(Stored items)
_ _ _ _

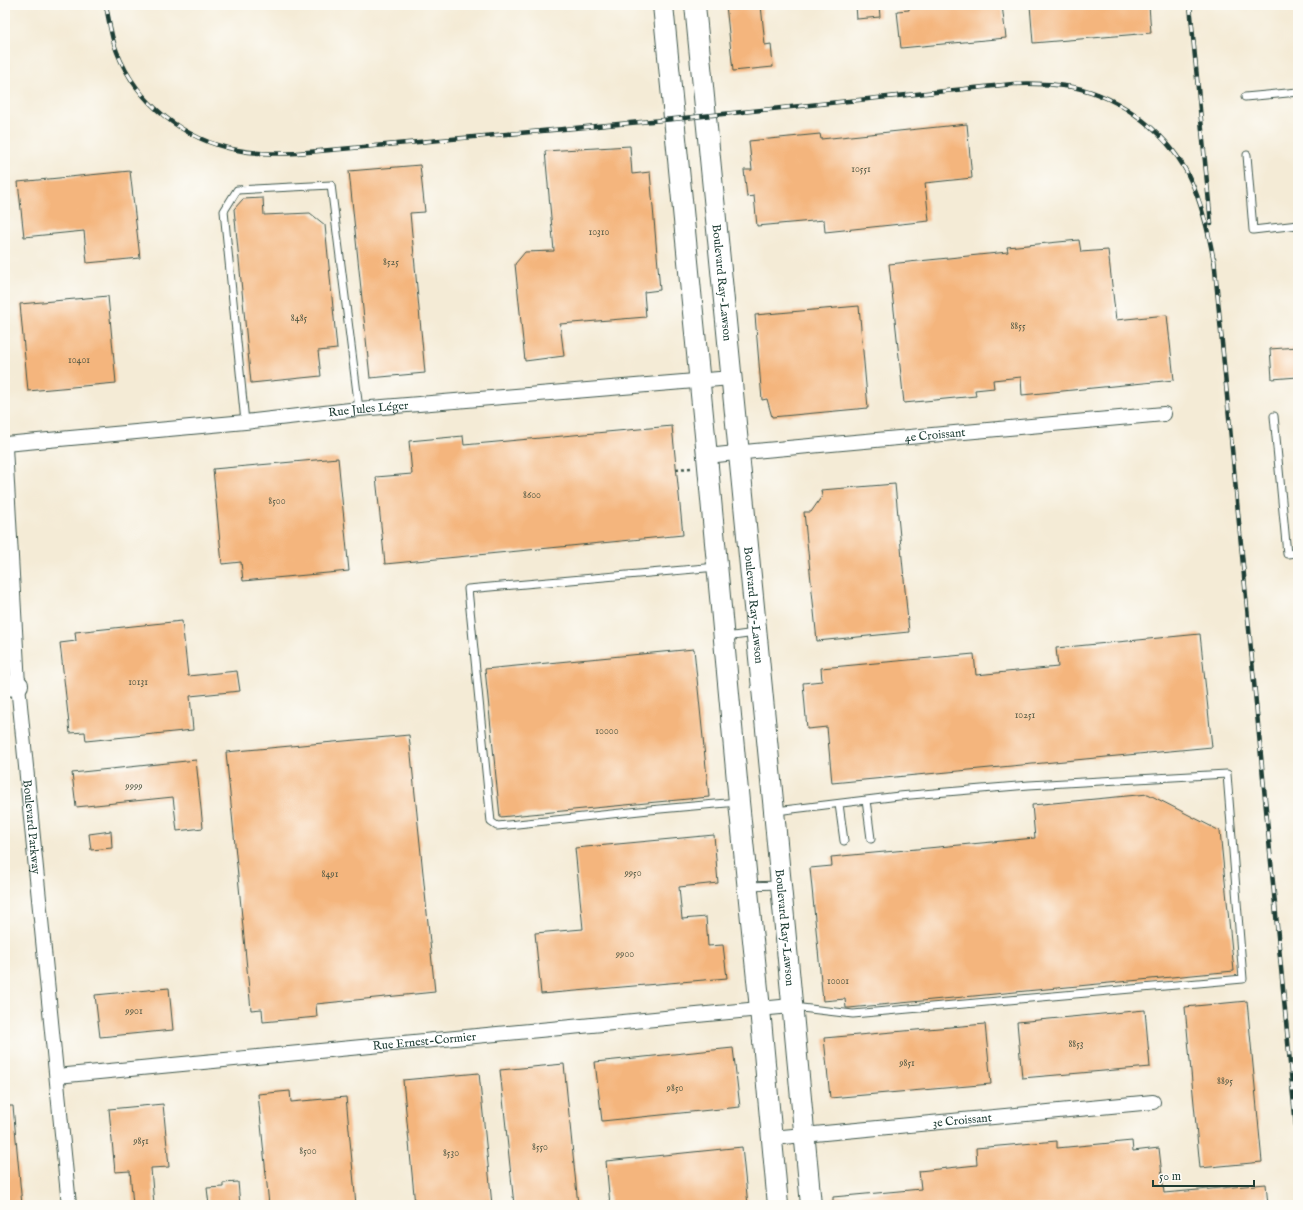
<svg xmlns="http://www.w3.org/2000/svg" width="1303" height="1210" font-family="'IM FELL English',serif">
  <style>
    .building { fill: #f4b57d }
    .lines { fill: none; stroke-linecap: round; stroke-linejoin: round }
    .lane-casing { stroke: #3f574c; stroke-width: 9 }
    .street-casing { stroke: #3f574c; stroke-width: 16 }
    .secondary-casing { stroke: #3f574c; stroke-width: 22 }
    .path { stroke: #3f574c; stroke-width: 2.5; stroke-dasharray: 3 3; stroke-linecap: butt }
    .lane { stroke: #fff; stroke-width: 7 }
    .street { stroke: #fff; stroke-width: 14 }
    .secondary { stroke: #fff; stroke-width: 20 }
    .rail-casing { stroke: #1f3d34; stroke-width: 4.5 }
    .rail { stroke: #fdfcf7; stroke-width: 3; stroke-dasharray: 9; stroke-linecap: butt }
    .labels { text-anchor: middle; dominant-baseline: central; stroke-width: 3; stroke-linejoin: round; paint-order: stroke }
    .number-label { font-size: 10px; fill: #545b46 }
    .street-label { font-size: 12px; fill: #1f3d34; stroke: #fdfcf7 }
  </style>
  <rect width="100%" height="100%" fill="#fdfcf7"/>
  <filter id="ink" filterUnits="userSpaceOnUse"><feTurbulence type="fractalNoise" baseFrequency=".025" numOctaves="2"/><feDisplacementMap in="SourceGraphic" scale="8" xChannelSelector="R" yChannelSelector="G"/><feConvolveMatrix kernelMatrix="1 2 1 2 8 2 1 2 1" color-interpolation-filters="sRGB"/></filter>
  <filter id="wash" filterUnits="userSpaceOnUse"><feTurbulence type="fractalNoise" baseFrequency=".012" numOctaves="4" result="noise"/><feDisplacementMap in="SourceGraphic" scale="16" xChannelSelector="R" yChannelSelector="G"/><feGaussianBlur stdDeviation="0.9" result="paint"/><feColorMatrix in="noise" values="0 0 0 0 0 0 0 0 0 0 0 0 0 0 0 0 0 1.4 0 .05"/><feComposite in="paint" operator="in"/></filter>
  <g filter="url(#wash)">
    <rect width="100%" height="100%" fill="#f4ebd6"/>
    <g id="blocks">
      <path class="building" d="M 726,5 L 761,5 L 765,45 L 771,44 L 773,67 L 733,71 Z
        M 856,5 L 879,5 L 880,17 L 857,19 Z
        M 909,5 L 1002,5 L 1006,38 L 901,48 L 897,11 L 909,10 Z
        M 1030,5 L 1149,5 L 1151,33 L 1033,43 Z
        M 967,124 L 972,178 L 925,183 L 929,221 L 825,232 L 824,220 L 757,226 L 754,196 L 747,197 L 744,170 L 752,170 L 749,141 L 820,134 L 821,139 Z
        M 630,146 L 632,174 L 650,172 L 660,290 L 644,292 L 646,317 L 560,324 L 564,356 L 525,361 L 515,264 L 525,252 L 554,251 L 545,151 Z
        M 420,165 L 425,212 L 410,213 L 425,373 L 370,378 L 349,171 Z
        M 130,171 L 140,258 L 87,263 L 84,231 L 24,237 L 18,182 Z
        M 263,198 L 264,215 L 310,213 L 325,225 L 337,349 L 318,351 L 321,376 L 251,383 L 234,209 L 243,199 Z
        M 1079,240 L 1081,252 L 1108,250 L 1116,320 L 1167,315 L 1174,380 L 1022,395 L 1021,377 L 993,380 L 994,388 L 975,390 L 976,396 L 904,403 L 889,264 L 1008,252 L 1007,247 Z
        M 108,296 L 116,383 L 28,391 L 20,304 Z
        M 859,306 L 868,408 L 772,417 L 767,399 L 762,400 L 755,315 Z
        M 1298,347 L 1298,377 L 1272,379 L 1270,349 Z
        M 672,426 L 683,535 L 385,564 L 376,477 L 412,474 L 409,441 L 463,436 L 464,445 Z
        M 338,458 L 349,571 L 243,581 L 241,562 L 222,564 L 213,469 Z
        M 895,484 L 909,632 L 817,641 L 804,512 L 811,512 L 822,496 L 821,490 Z
        M 182,621 L 188,676 L 237,671 L 240,691 L 190,696 L 193,730 L 86,741 L 85,732 L 70,733 L 60,643 L 76,641 L 75,632 Z
        M 1200,634 L 1212,747 L 832,783 L 827,727 L 807,729 L 803,683 L 822,681 L 821,668 L 974,654 L 976,675 L 1058,667 L 1056,648 Z
        M 694,649 L 709,797 L 500,817 L 485,669 Z
        M 409,735 L 435,992 L 316,1004 L 317,1017 L 263,1022 L 262,1009 L 251,1010 L 226,752 Z
        M 196,760 L 203,828 L 177,831 L 173,797 L 76,807 L 72,773 Z
        M 1148,794 L 1220,831 L 1234,971 L 849,1008 L 846,1008 L 845,999 L 823,1001 L 810,868 L 832,866 L 831,857 L 1035,838 L 1032,805 Z
        M 111,831 L 112,848 L 91,850 L 89,834 Z
        M 714,835 L 718,883 L 679,887 L 682,919 L 706,917 L 708,946 L 723,945 L 727,978 L 541,994 L 535,933 L 583,929 L 575,848 Z
        M 169,988 L 173,1030 L 100,1037 L 95,995 Z
        M 1247,1001 L 1262,1162 L 1200,1168 L 1185,1007 Z
        M 1145,1010 L 1150,1067 L 1022,1078 L 1017,1022 Z
        M 985,1024 L 991,1084 L 830,1098 L 824,1038 Z
        M 733,1048 L 740,1107 L 602,1121 L 595,1062 Z
        M 564,1064 L 578,1205 L 514,1205 L 500,1070 Z
        M 479,1073 L 492,1205 L 415,1205 L 403,1080 Z
        M 290,1091 L 291,1102 L 346,1097 L 356,1205 L 269,1205 L 258,1094 Z
        M 163,1104 L 169,1167 L 151,1168 L 154,1205 L 133,1205 L 130,1171 L 115,1172 L 109,1109 Z
        M 5,1106 L 13,1106 L 22,1205 L 5,1205 Z
        M 1057,1141 L 1057,1148 L 1132,1141 L 1133,1151 L 1159,1148 L 1164,1193 L 1266,1184 L 1268,1205 L 833,1205 L 833,1197 L 921,1189 L 919,1171 L 977,1165 L 976,1148 Z
        M 742,1147 L 748,1205 L 610,1205 L 606,1161 Z
        M 238,1182 L 240,1205 L 209,1205 L 207,1188 L 223,1187 L 223,1183 Z"/>
    </g>
  </g>
  <g filter="url(#ink)">
    <use href="#blocks" fill-opacity="0" stroke="#3f574c" stroke-width="1"/>
    <g class="lines">
      <defs>
        <path id="lane" d="M 1245,97 L 1298,92
          M 1247,155 L 1253,230 L 1298,225
          M 1274,416 L 1287,554 L 1298,553
          M 245,422 L 224,211 L 237,190 L 331,185 L 359,409
          M 717,567 L 468,589 L 491,822 L 497,826 L 508,825 L 649,810 L 738,802
          M 726,637 L 755,633
          M 866,800 L 871,839
          M 839,804 L 844,841
          M 776,811 L 899,796 L 1029,785 L 1227,774 L 1243,979 L 853,1014 L 793,1007
          M 750,886 L 779,885"/>
        <g id="street">
          <path id="s1" d="M 5,444 L 245,422 L 359,409 L 731,378"/>
          <path id="s2" d="M 5,447 L 18,685 L 69,1205"/>
          <path id="s3" d="M 707,456 L 755,451 L 1164,414"/>
          <path id="s4" d="M 57,1076 L 791,1006"/>
          <path id="s5" d="M 772,1138 L 1153,1102"/>
        </g>
        <g id="secondary">
          <path d="M 663,5 L 707,456 L 739,802 L 760,1009 L 778,1205"/>
          <path id="s6" d="M 695,5 L 774,811 L 811,1205"/>
          <path d="M 5,686 L 18,685"/>
        </g>
      </defs>
      <use href="#lane" class="lane-casing"/>
      <use href="#street" class="street-casing"/>
      <use href="#secondary" class="secondary-casing"/>
      <path class="path" d="M 676,469 L 691,468"/>
      <use href="#lane" class="lane"/>
      <use href="#street" class="street"/>
      <use href="#secondary" class="secondary"/>
      <defs>
        <path id="rail" d="M 106,5 C 109,21 111,37 117,52 C 137,103 184,140 237,150 C 256,154 277,154 297,153 L 674,119 L 1013,84 C 1033,83 1053,84 1073,87 C 1122,97 1171,135 1191,181 C 1203,207 1209,234 1214,262
          M 1190,5 L 1211,224
          M 1214,258 L 1298,1148"/>
      </defs>
      <use href="#rail" class="rail-casing"/>
      <use href="#rail" class="rail"/>
    </g>
  </g>
  <g class="labels">
    <g class="number-label">
      <text x="861" y="169">10551</text>
      <text x="599" y="232">10310</text>
      <text x="391" y="262">8525</text>
      <text x="299" y="318">8485</text>
      <text x="1018" y="326">8855</text>
      <text x="79" y="360">10401</text>
      <text x="532" y="495">8600</text>
      <text x="277" y="501">8500</text>
      <text x="138" y="682">10131</text>
      <text x="1025" y="715">10251</text>
      <text x="607" y="731">10000</text>
      <text x="134" y="786">9999</text>
      <text x="633" y="873">9950</text>
      <text x="330" y="874">8491</text>
      <text x="625" y="954">9900</text>
      <text x="838" y="981">10001</text>
      <text x="134" y="1011">9901</text>
      <text x="1076" y="1044">8853</text>
      <text x="907" y="1063">9851</text>
      <text x="1225" y="1081">8895</text>
      <text x="675" y="1088">9850</text>
      <text x="141" y="1141">9851</text>
      <text x="540" y="1147">8550</text>
      <text x="308" y="1151">8500</text>
      <text x="451" y="1153">8530</text>
    </g>
    <g class="street-label">
      <text stroke="none"><textPath href="#s6" startOffset="279">Boulevard Ray-Lawson</textPath></text>
      <text stroke="none"><textPath href="#s1" startOffset="365">Rue Jules Léger</textPath></text>
      <text stroke="none"><textPath href="#s3" startOffset="229">4e Croissant</textPath></text>
      <text stroke="none"><textPath href="#s6" startOffset="603">Boulevard Ray-Lawson</textPath></text>
      <text stroke="none"><textPath href="#s2" startOffset="381">Boulevard Parkway</textPath></text>
      <text stroke="none"><textPath href="#s6" startOffset="927">Boulevard Ray-Lawson</textPath></text>
      <text stroke="none"><textPath href="#s4" startOffset="369">Rue Ernest-Cormier</textPath></text>
      <text stroke="none"><textPath href="#s5" startOffset="191">3e Croissant</textPath></text>
    </g>
  </g>
  <rect width="1303" height="1210" fill="none" stroke="#fdfcf7" stroke-width="20"/>
  <path d="M1153 1180v6h101v-6" fill="none" stroke="#1f3d34" stroke-width="2"/>
  <text x="1159" y="1180" font-size="12" fill="#1f3d34" stroke="#fdfcf7" stroke-width="3" paint-order="stroke">50 m</text>
</svg>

_ _ _ _

→ What this task involves: Search the entries for "linejoin" and copy each matching line.

→ Result of this task:
    .lines { fill: none; stroke-linecap: round; stroke-linejoin: round }
    .labels { text-anchor: middle; dominant-baseline: central; stroke-width: 3; stroke-linejoin: round; paint-order: stroke }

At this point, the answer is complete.